Settling Palestinian question in ’90-minute war’

“We beseech and warn you not to conduct practices during the holy Sabbath day. We are shocked by the horrific desecration of God’s name. If however you act on behalf of the holy day, God will protect our people and lead us to victory,” they write him. “Are we asking the players to wear a kippah? To put on tefillin? To eat kosher? To separate dairy and meat dishes? We ask the minimum—not to violate the Sabbath. Is that so much to ask from a Jew?” After politicians of the religious parties threaten to topple the coalition government, lengthy negotiations produce a compromise—the team will begin its practices only after the first three stars are seen in the sky, signaling the end of the sacred day, but the coach would be allowed to start his tactical briefings two hours before. (from pages 159–63, my translation)

Meirson’s concept—heroes representing their people in battle—has literary antecedents. Hector and Achilles, David and Goliath are the most well known. In the biblical contest between the young Judean shepherd and the Philistine giant, the latter loses the contest and his head, presaging a wider Israelite victory. In the 1930s African American Joe Louis and German Max Schmeling represented two opposing political ideologies when they fought in the ring. The fighters, however, became lifelong friends.

Soccer’s potential as an impetus for conflict was seen most clearly in the 1969 Soccer War, battles between El Salvador and Honduras that resulted in more than 2,000 deaths. Though the violence was rooted in long-simmering economic enmity, a series of three heated World Cup qualifying matches provided the trigger. Sometimes sports replace military battles as during the 1914 Christmas truce when German and British soldiers laid down their arms and played soccer amicably. Unfortunately, the next day they resumed slaughtering each other.

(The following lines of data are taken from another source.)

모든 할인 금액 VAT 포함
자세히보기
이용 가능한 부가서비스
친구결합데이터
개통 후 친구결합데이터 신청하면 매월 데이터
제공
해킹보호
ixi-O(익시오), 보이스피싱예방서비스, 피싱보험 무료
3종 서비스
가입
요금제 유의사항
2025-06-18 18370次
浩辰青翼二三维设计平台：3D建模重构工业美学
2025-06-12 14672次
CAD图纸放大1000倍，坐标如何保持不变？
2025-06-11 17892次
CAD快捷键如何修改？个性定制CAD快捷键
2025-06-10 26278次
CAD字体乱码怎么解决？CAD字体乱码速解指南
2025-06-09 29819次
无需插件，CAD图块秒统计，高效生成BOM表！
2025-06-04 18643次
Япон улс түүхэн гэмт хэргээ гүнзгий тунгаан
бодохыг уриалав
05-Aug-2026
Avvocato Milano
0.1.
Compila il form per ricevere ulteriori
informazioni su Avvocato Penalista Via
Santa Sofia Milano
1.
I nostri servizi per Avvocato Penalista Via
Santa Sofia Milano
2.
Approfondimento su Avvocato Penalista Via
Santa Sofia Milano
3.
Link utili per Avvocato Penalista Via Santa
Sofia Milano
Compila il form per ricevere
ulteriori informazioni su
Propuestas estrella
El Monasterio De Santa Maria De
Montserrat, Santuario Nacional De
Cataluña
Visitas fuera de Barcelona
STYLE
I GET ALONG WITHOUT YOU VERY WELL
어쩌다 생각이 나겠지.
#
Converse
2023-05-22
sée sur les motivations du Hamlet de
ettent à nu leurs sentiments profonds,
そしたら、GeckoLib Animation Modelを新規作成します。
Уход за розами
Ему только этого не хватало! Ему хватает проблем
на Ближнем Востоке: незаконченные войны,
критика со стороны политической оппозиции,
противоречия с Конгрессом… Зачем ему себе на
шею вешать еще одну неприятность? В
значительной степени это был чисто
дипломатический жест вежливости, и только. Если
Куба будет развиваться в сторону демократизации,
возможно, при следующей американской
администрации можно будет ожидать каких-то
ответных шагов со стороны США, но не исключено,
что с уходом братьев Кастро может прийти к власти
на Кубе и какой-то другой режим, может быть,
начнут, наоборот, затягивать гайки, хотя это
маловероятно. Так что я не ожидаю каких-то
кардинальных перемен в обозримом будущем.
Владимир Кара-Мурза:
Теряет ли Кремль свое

The book’s scenario reflects the importance that sports, and especially soccer, have held for Israelis and Palestinians and the way that individual and national events and aspirations have been shaped by the round ball and its mystique. These intersections have been expressed in a variety of literary works and films, and unlike the premise of Meirson’s novel, sometimes these creations portray soccer as a positive force. Films include Israeli director Eran Riklis’s Cup Final, which imagines an Israel Defense Forces soldier captured by Palestinian fighters during the 1982 Lebanon War and the friendship that develops thanks to the shared support of the Italian World Cup team. Football’s potential was also articulated by Palestinian physician and PLO leader Issam Sartawi, who, in his meetings in the 1970s with Israeli peace activists, spoke of a day when his son would play soccer with Israeli children.

As a child, Meirson played the game daily with his mates until darkness fell and recorded broadcasts of Israeli Premier League games, adding his own descriptions. In high school, he focused on theater but, two days before the final project, asked to be released so that he could attend an important game. The department head suggested that Meirson choose between theater and soccer. “Thirty minutes after this conversation, I was already in line to buy tickets at the stadium. There are millions of people in this world who like me lead completely normal lives, but who have in their head a small ‘bug’ that reminds them and those around them that they are just children.”

Meirson’s journalistic writings center on sports and politics. Recent columns analyzed the electoral collapse of the Zionist left, lambasted the surrender of Tel Aviv mayor Ron Huldai to the powers of the market and sympathized with the problems faced by Avi Nimni, the coach of Meirson’s favorite soccer team, the troubled Maccabi Tel Aviv. “I am aware of course that these topics are not equal in importance,” Meirson says, “but I wrote the texts with similar passion.”

While soccer is ever present in his life, contacts with Palestinians are limited.